Indego is funded with $3 million from the City of Philadelphia, $1.5 million from the state, and $16 million through the next five years from Independence Blue Cross and a nonprofit family foundation. Philadelphia city officials made an intentional and significant effort to involve many different communities:

  • Officials placed 200 bikes in low-income neighborhoods, 1/3 of its initial allotment of 600 bikes.
  • Philadelphia was the first city nationwide to launch its bike-share program with a cash payment option for any resident, regardless of income. (Several cities offer cash payment options but with a cost that excluded residents of a certain income).
  • City officials hired neighborhood ambassadors to show residents in underserved communities how to use Indego and inspire them to do so.
  • Indego partnered with the Mural Arts Program to create public murals designed by local artists with help from local elementary schoolkids in low-income areas. This effort created good will, showcased the bike program, and encouraged use among those in underserved communities.
  • In September 2014, seven months prior to launch, city officials crowdsourced opinions to help ensure the program would address things residents actually cared about.

Only a few months after its debut, Indego passed the 100,000-ride mark. This number surpasses Boston’s bike-share program which had 75,000 after two months, Washington D.C.’s 80,000 rides after two months, and Denver’s bike-share program, which took seven months to reach 100,000 rides. By most measures Indego qualifies as a success.

An excerpt from an interview by People for Bikes with Aaron Ritz, Bicycle Programs Manager and Cara Ferrentino, Manager of Strategic Initiatives, both with the Mayor’s Office of Transportation and Utilities speaks to the success of the multi-community approach:

Ferrentino says that at the Indego launch event, someone commented to her how nice it was to see a bike share launch that featured people beyond “the bike crowd.” Dozens of local groups were there, representing workforce development programs, community recreation centers, religious groups and health initiatives.

“It felt authentically Philadelphia,” says Ferrentino.
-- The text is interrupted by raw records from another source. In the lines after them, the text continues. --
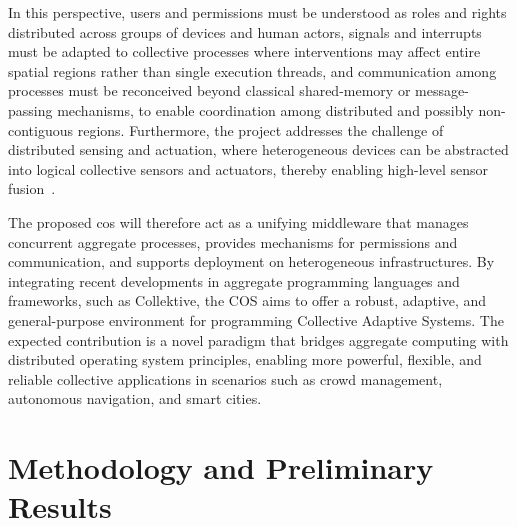 \documentclass[runningheads]{llncs}
\begin{document}
    In this perspective,
    users and permissions must be understood as roles and rights distributed across groups of devices and human actors,
    signals and interrupts must be adapted to collective processes where interventions may affect entire spatial regions rather than single execution threads,
    and communication among processes must be reconceived beyond classical shared-memory or message-passing mechanisms,
    to enable coordination among distributed and possibly non-contiguous regions.
    Furthermore,
    the project addresses the challenge of distributed sensing and actuation,
    where heterogeneous devices can be abstracted into logical collective sensors and actuators,
    thereby enabling high-level sensor fusion~\cite{DBLP:journals/arc/Sasiadek02}.

    The proposed \ac{cos} will therefore act as a unifying middleware that manages concurrent aggregate processes,
    provides mechanisms for permissions and communication,
    and supports deployment on heterogeneous infrastructures.
    By integrating recent developments in aggregate programming languages and frameworks,
    such as Collektive, the COS aims to offer a robust, adaptive,
    and general-purpose environment for programming Collective Adaptive Systems.
    The expected contribution is a novel paradigm that bridges aggregate computing with distributed operating system principles,
    enabling more powerful, flexible,
    and reliable collective applications in scenarios such as crowd management, autonomous navigation, and smart cities.

    \section{Methodology and Preliminary Results}\label{sec:methodology}
\end{document}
And that’s by design.

Ferrentino says one of the things she is most grateful for is that the city raised funding to pay for formalized, strategic partnerships. Two such partners are the Bicycle Coalition of Greater Philadelphia, which is heading outreach efforts by managing the street team and ambassadors, and Temple University, which conducted a focus group with low-income people on their opinions on the proposed system.

“Here we were thinking transit, transit, transit. Then, you hear from focus groups: fun, health, family…” says Ritz. That type of insight is instrumental, he adds, and that feedback is more apt to come from their partner’s channels than their own.

“There are some things cities aren’t the best at,” says Ferrentino. “We all play different roles.”

On a less formal basis, the city has reached out to or formed working connections with dozens of local organizations to get them involved at the ground level.

“People appreciate being involved from the beginning,” says Ferrentino. “That goes a long way.”

City officials could have easily placed bikes in neighborhoods that they deemed best and decided to launch without public input. Instead by utilizing a collaborative, multi-community approach, the city and Indego learned the preferences of city residents, gained large-scale public support for the program, gained strategic partnerships that could lead to future collaborations, and ultimately created a service that has proved thus far to be a success.